On March 5, 1923, she married Cornelius Vanderbilt Whitney (1899–1992) in Paris, the first of his eventual four wives. Whitney was the son of Harry Payne Whitney and Gertrude Vanderbilt. Before their Reno divorce, on grounds of incompatibility, in 1929, they had two children:

  • Harry Payne Whitney II (1924-1985), who married Alexandra Ewing (1927-2014), the daughter of Gifford Cochran Ewing and Frances Riker. and later Andrea R. Whitney
  • Nancy Marie Whitney (1926-2006), who married Edwin Denison Morgan, Jr (1921-2001) in 1958, div. 1959, then Edward Augustus Hurd, Jr. (1918-2001) in 1959, and later Pierre Lutz (1923-1991)
  • In 1930, she married W. Averell Harriman (1891–1986), a businessman and son of railroad baron Edward H. Harriman and Mary Williamson Averell. He was the brother of E. Roland Harriman and Mary Harriman Rumsey. Harriman's father was a close friend of Hall Roosevelt, the brother of Eleanor Roosevelt. Harriman had previously been married to Kitty Lanier Lawrence until 1929, with whom he had two daughters: (1) Mary Averell Harriman (1917-1996), who married Dr. Shirley C. Fisk and (2) Kathleen Lanier Harriman (1917–2011), who married Stanley Grafton Mortimer Jr. (1913–1999), who had previously been married to socialite Babe Paley (1915-1978)

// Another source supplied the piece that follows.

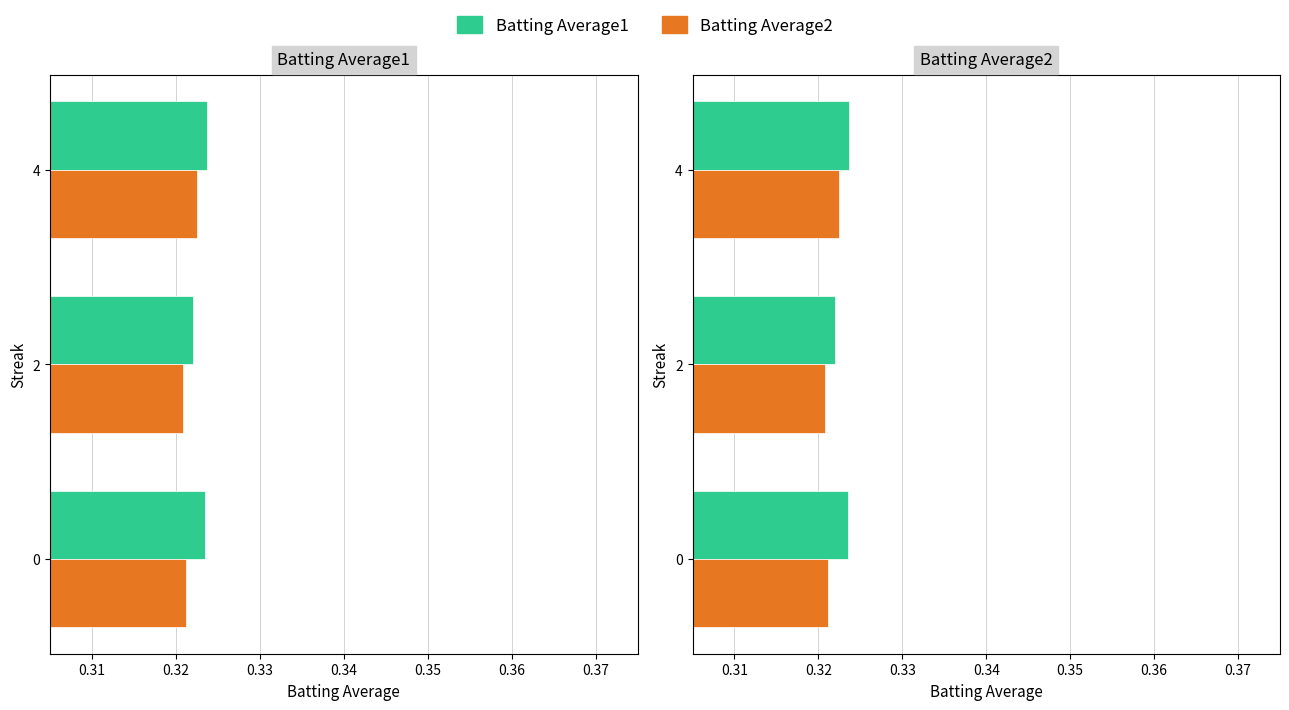

Does the chart contain any negative values?

No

    On their honeymoon in Europe, they purchased oil paintings by Van Gogh, Degas, Cézanne, Picasso, and Renoir. She and her husband later donated many of the works she bought and collected, including those of the artist Walt Kuhn, to the National Gallery of Art in Washington, D.C. In 1971, after her death in 1970, Harriman married Pamela Beryl Digby Churchill Hayward, the former wife of Winston Churchill's son Randolph, and widow of Broadway producer Leland Hayward.

    Philanthropy and death

    In the years before her death, she concentrated her charitable work on the New York Association for the Blind and the Robert F. Kennedy Memorial Foundation.

    Harriman died of a heart attack on September 26, 1970, at George Washington University Hospital in Washington, D.C.